I believe in the tie between a child and his/her mother.
My mom and I have always had a strong connection. I remember feeling really strange one day when I was three. I felt vulnerable, like the slightest thing could set me off crying. When I came home my dad told me that my mom had been in a car accident. I later found out the full extent. A woman had pulled out in front of her and my mom couldn’t stop in time. She herniated a disk in her neck, the other woman was fine. The doctors had to remove the herniated disk from her neck and replace it with a piece of her hip. To this day my mom can’t turn her head all the way.
Then when I was a little older my mom had to go in for surgery. My dad told me that it was nothing to worry about and that she would be okay but I knew it was more. I knew that this surgery was for her life. It wasn’t until a few years ago that I found out that the reason she had gone in for surgery and a few more after that was because she had melanoma and they were removing it from her back. Thankfully she’s fine now.

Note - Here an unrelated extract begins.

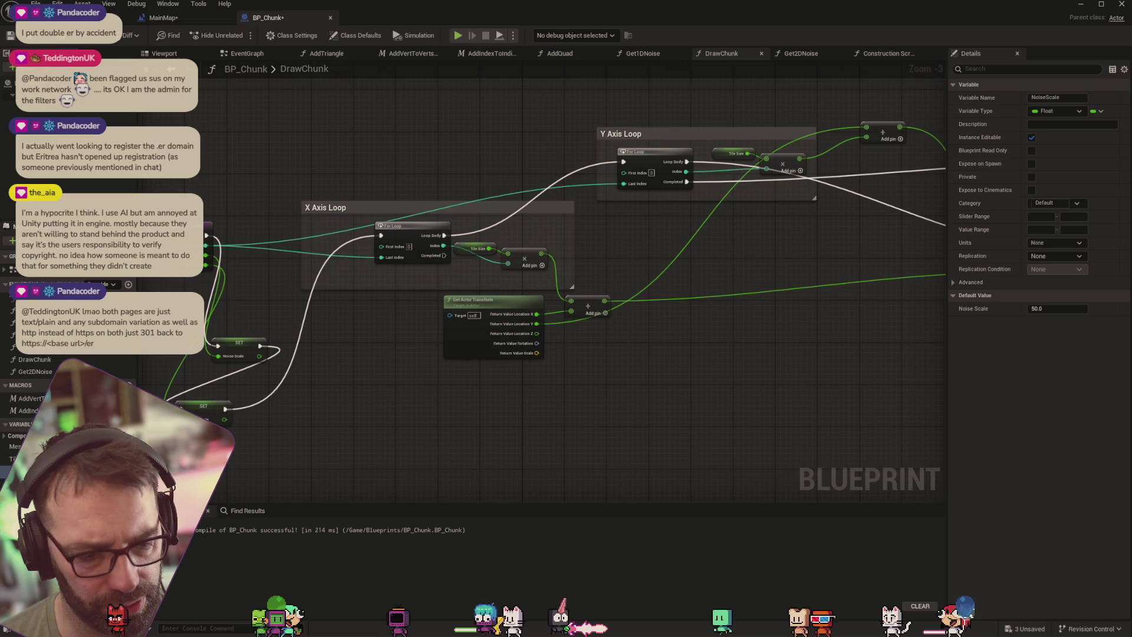
key("Delete")
key("Return")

The things that I knew about my mom were nothing compared to what she knew about me. A little less than fifteen years ago my mom thought she was pregnant. She went to the doctor and after an examination the doctor said that she wasn’t. He said that she was just sick and gave her some medicine. My mom knew that she was pregnant and apparently so did the nurse because as she was leaving the room the nurse pulled her aside and told my mom not to take the medicine because it would kill her baby. She listened to the nurse and her instinct and nine months later I was born.
But before I was born disaster struck. I was still in the womb and I stopped moving. The doctor insisted that my blood sugar was just low and that my mom just needed to eat something. My mom knew better. She ate to prove a point then when I still didn’t move she insisted they induce labor because something was wrong. She was right. I was born with the umbilical cord wrapped twice around my neck and the placenta had stopped growing six weeks earlier so I wasn’t getting my nourishment. I didn’t move because I was conserving my energy.
Twice I knew about my mother’s problems and twice she knew of mine. I owe my life to her instinct and I am happy she has it. I know that I don’t need to be afraid whether I’m lost in the desert, in the middle of an African rain forest, or deserted on some uncharted island there will always be someone that knows right away. What can I say it’s just something that exists between a child and his/her mother.